**ЧАСТИ ЗАДАНИЯ**
A – Кого, согласно отрывку о восстании Пугачева, Екатерина II назначила 14 октября главнокомандующим над всеми войсками, подавлявшими восстание?
B – Продолжите отрывок о восстании Пугачева после его последнего предложения.

**ВЫБРАННЫЙ ОТРЫВОК**
┄┄┄┄┄┄

Опасаюсь только того, что сии разбойники, сведав о приближении команд, не обратились бы в бег, не допустя до себя оных...
Из рапорта ген. Кара Екатерине II.
I
В Петербурге сведения о восстании впервые были получены лишь 14 октября. Подобно оренбургскому губернатору, центральное правительство вначале не придавало или, вернее, делало вид, что не придает большого значения движению, и расценивало его как «местный бунт шайки непослушных казаков», который может «расстроить рекрутский набор», но скоро будет ликвидирован. Сама Екатерина смотрела на восстание как на очередную «глупую казацкую историю».
Тем не менее правительство сразу же приняло энергичные меры для ликвидации «оренбургских замешательств», все сведения о которых оно в течение трех месяцев хранило в строгом секрете, стараясь всячески представить это движение в глазах Западной Европы, где вскоре заговорили о Пугачеве в периодической печати, как «глупый фарс» и «скопище разбойников и грабителей, которые проказят, потому что с испокон веков такова их натура».
Английский поверенный в делах Ричард Оакс в своем донесении от 5 ноября сообщал, что «все касающееся до возмущения Оренбургского края, по возможности сохраняется в тайне, но известно, что вести, получаемые оттуда, все более и более неблагоприятны». И еще раньше (23 октября) Оакс писал: «Хотя здешний двор усиливается сохранить это в глубочайшей тайне, тем не менее повсюду стало известно, что один казак воспользовался неудовольствием Оренбургского края, для того чтобы выдать себя за покойного императора Петра III, и что число последователей этого претендента так велико, что произвело опасное восстание этих губерний».
14 октября Екатерина II назначила командира С.-Петербургского легиона генерал-майора Кара главнокомандующим над всеми войсками, принимавшими участие в подавлении восстания. Ему было поручено: «Учинить над оным злодеем поиск и стараться как самого его, так и злодейскую его шайку переловить и тем все злоумышление прекратить».
В помощь Кару был назначен кровавый усмиритель восстания яицких казаков в январе 1772 г. генерал Фрейман, который хорошо был знаком с местными условиями и обычаями казаков.
Одновременно с этим правительство направило в район восстания регулярные войска. Одна рота была отправлена в Казань из Новгорода, а другая — из Москвы. Из Калуги на почтовых повезли 3 пушки с прислугой; в район Царицына были посланы из Бахмута два гусарских эскадрона, а из Псковской и Могилевской губерний направлены в Саратов четыре легкие полевые команды при 16 орудиях.
Отряду башкир численностью в 700 человек, находившемуся в Смоленске, было приказано следовать спешно к Оренбургу. Вслед за войсками правительство отправляло пушки и ружья для вооружения отрядов, сформированных на месте казанским губернатором.
Опасаясь «замешательств» среди донских казаков, правительство командировало в область войска Донского офицеров со «специальным заданием» и дало распоряжение коменданту крепости святого Дмитрия (ныне Ростов-на-Дону) генералу Потапову строго следить за настроением донского казачества в связи с восстанием Пугачева1.

┄┄┄┄┄┄

**СОБРАННЫЕ ДАННЫЕ**
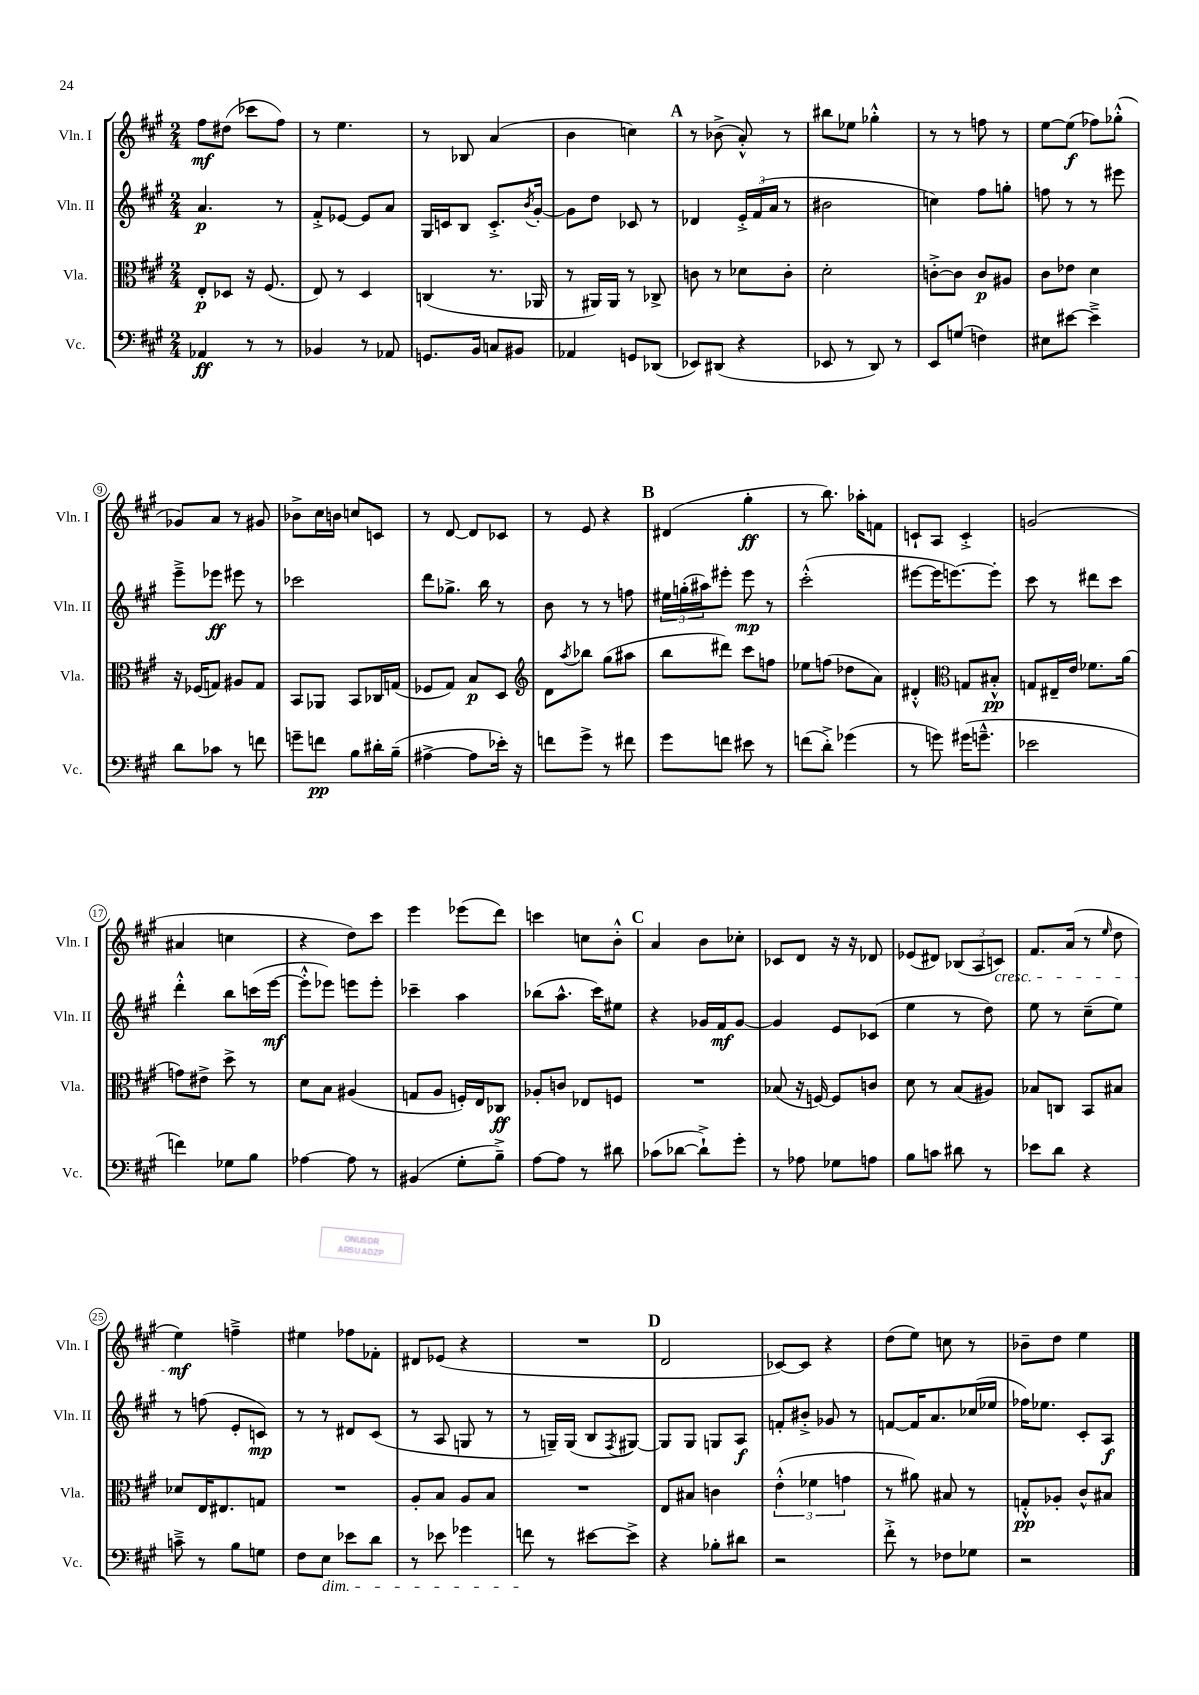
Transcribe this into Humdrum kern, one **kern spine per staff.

┄┄┄┄┄┄

**ПИСЬМЕННЫЕ ОТВЕТЫ**
A – Командира С.-Петербургского легиона генерал-майора Кара.

B –
Получив назначение, Кар спешно покинул столицу и 30 октября прибыл в Кичуевский фельдшанец (432 версты от Оренбурга). Здесь он застал казанского губернатора Брандта, от которого узнал некоторые подробности о восстании.
В первых числах ноября Кар направился в район восстания с отрядом в 1467 человек при 5 орудиях.
Кар с нетерпением ждал встречи с пугачевцами, боясь, что они, узнав о приближении правительственных войск, разбегутся и не примут боя. Желая «преградить» им путь для отступления, Кар предписал симбирскому коменданту полковнику Чернышеву немедленно выступить со своим отрядом из города и занять Татищеву крепость. Во втором рапорте, посланном в Петербург накануне сражения, Кар снова высказывал опасения, как бы пугачевцы, «прижатые к устью Сакмары реки,... не бросились в [бегство] по Яицкой линии».
Так рисовалось положение царскому генералу, но не так получилось на самом деле.
Получив сведения о движении правительственных войск, Пугачев командировал навстречу Кару отряд яицких казаков в 500 человек при двух пушках, под командой Овчинникова и Зарубина.
Вечером 7 ноября Кар прибыл в Юзееву. Зарубин и Овчинников, направляясь в деревню Биккулову, встретили на пути отряд Хлопуши, который шел к Пугачеву под Оренбург из Авзяно-Петровских заводов. В отряде Хлопуши было 500 заводских крестьян и крепостных рабочих и 6 пушек, «при коих, — показывал Хлопуша, — канониром был демидовский крестьянин Иван Шишка».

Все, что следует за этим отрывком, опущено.